In last month’s magazine, we wrote about the silent revolution that is already transforming the tourism industry worldwide – the “sharing” or “collaborative” economy. With summer in Gibraltar in full swing, many students and other people often use the summer time to find casual, seasonal jobs. While in the past people used to put messages on neighbourhood notice boards announcing their availability, or send countless emails to potential employers, in today’s “on-demand” economy, people offer their services through online Apps and other online platforms. They can now find themselves offering their services to people on the other side of the world, with work being sourced at the click of a button.

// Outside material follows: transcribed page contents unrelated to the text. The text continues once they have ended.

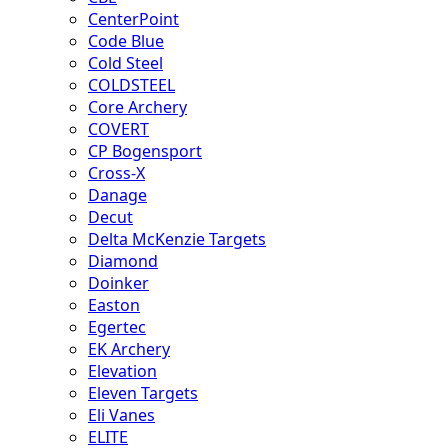
CenterPoint
Code Blue
Cold Steel
COLDSTEEL
Core Archery
COVERT
CP Bogensport
Cross-X
Danage
Decut
Delta McKenzie Targets
Diamond
Doinker
Easton
Egertec
EK Archery
Elevation
Eleven Targets
Eli Vanes
ELITE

The “on-demand economy” or “gig economy” has followed in the footsteps of the sharing economy, providing opportunities for industry-specific workers to find tasks suitable to their schedules, abilities and other needs. Such sites as Fiverr and Freelancer.com are favoured by freelance professionals and companies in need of good work with a fast turnover rate across a range of fields, including, but not limited to digital marketing, graphic design, coding and more. These platforms centralise work opportunities instead of disrupting existing options for sourcing gigs (e.g. walk-ins, cold calls and emails), freeing the worker from the stress of finding gigs and thereby allowing them to focus on doing their best on the job(s) they take on.
The on-demand economy is still nascent and its long-term trajectory is far from clear. But there is an expectation that it will grow as technology improves and customers find its convenience more and more attractive. Workers in the “gig economy” share three defining characteristics: they have a high degree of autonomy; they get paid by task, assignment, or sales; and they have short-term commitments to their clients or customers.

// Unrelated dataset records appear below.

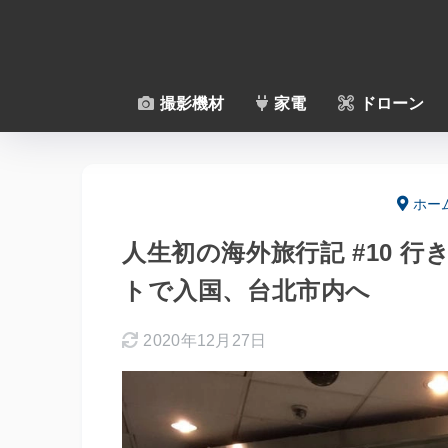
撮影機材
家電
ドローン
ホー
人生初の海外旅行記 #10 
トで入国、台北市内へ
2020年12月27日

Independent workers provide labour, sell goods and rent assets, and they include sellers on digital platforms like eBay and Etsy, micro-landlords who rent rooms on Airbnb, drivers on Uber, and delivery couriers on Deliveroo. Platform-based work includes ‘crowdwork’ and ‘work-on-demand via apps’. In crowdwork, workers complete small jobs or tasks through online platforms, such as Amazon Mechanical Turk, Crowdflower, and Clickworker. In ‘work-on-demand via apps,’ workers perform duties such as providing transport, cleaning, home repairs, or running errands, but the workers learn about these jobs through mobile apps, from companies such as Taskrabbit, and Handy. The jobs are performed locally.
The Gig Economy – Leading Platforms:
Lack of Regulation means no Worker Protection
Depicting work in the platform economy as a mere ‘sharing of favours’ conveys an image of the gig economy as a sort of parallel dimension, where chores are amateurishly carried out as a form of leisure, with no relation to ‘work’. The reality, however, is different. For most workers, platform-based work is an essential source of income.

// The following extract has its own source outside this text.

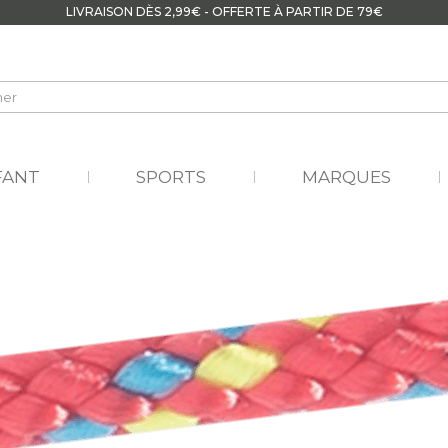
LIVRAISON DÈS 2,99€ - OFFERTE À PARTIR DE 79€
FANT
SPORTS
MARQUES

Although it would seem straightforward that the laws protecting workers should also apply to workers in what is described as the ‘gig economy’ or ‘platform-based work’, there is much debate – and confusion – on this issue. This lack of clarity stems in part from the novelty of platform-based work and from the practice common to many platforms of classifying their workers as independent contractors.
Platforms mediate extensively the transactions they have with their workers, and also between the customers and the workers. Platforms often fix the price of the service as well as define the terms and conditions of the service, or they allow the clients to define the terms (but not the worker). The platform may define the schedule or the details of the work, including instructing workers to wear uniforms, to use specific tools, or to treat customers in a particular way.
Many platforms have performance review systems that allow customers to rate the workers and they use these ratings to limit the ability of lower-rated workers to access jobs, including by excluding workers from their system. The amount of direction and discipline that clients and platforms impose on workers, in many instances amounts to the degree of control that is normally reserved to employers and is normally accompanied by labour protections such as the minimum wage, limits on working time, and contributions to social security.
It is therefore argued that the lack of protections for workers, the casual nature of the work and the elements of direction and control exerted by the platforms all point to a need to regulate the gig economy. Self-regulation by the platforms, as is currently the case, cannot ensure better working conditions and can jeopardise the sustainability of well-intended platforms in what is a global race to the bottom. Moreover, unless authorities step in and recognise that workers should not be denied protection just because they work for platforms, platforms will continue to have an advantage over traditional industries, risking a deterioration of working conditions that extends beyond platform-based work.
While the gig economy gives independent workers the ability to reach out to potential clients worldwide and enjoy making some extra money whilst working whenever they want, completely relying on these online platforms as a sole source of income, has the danger of depriving workers of some basic employee rights.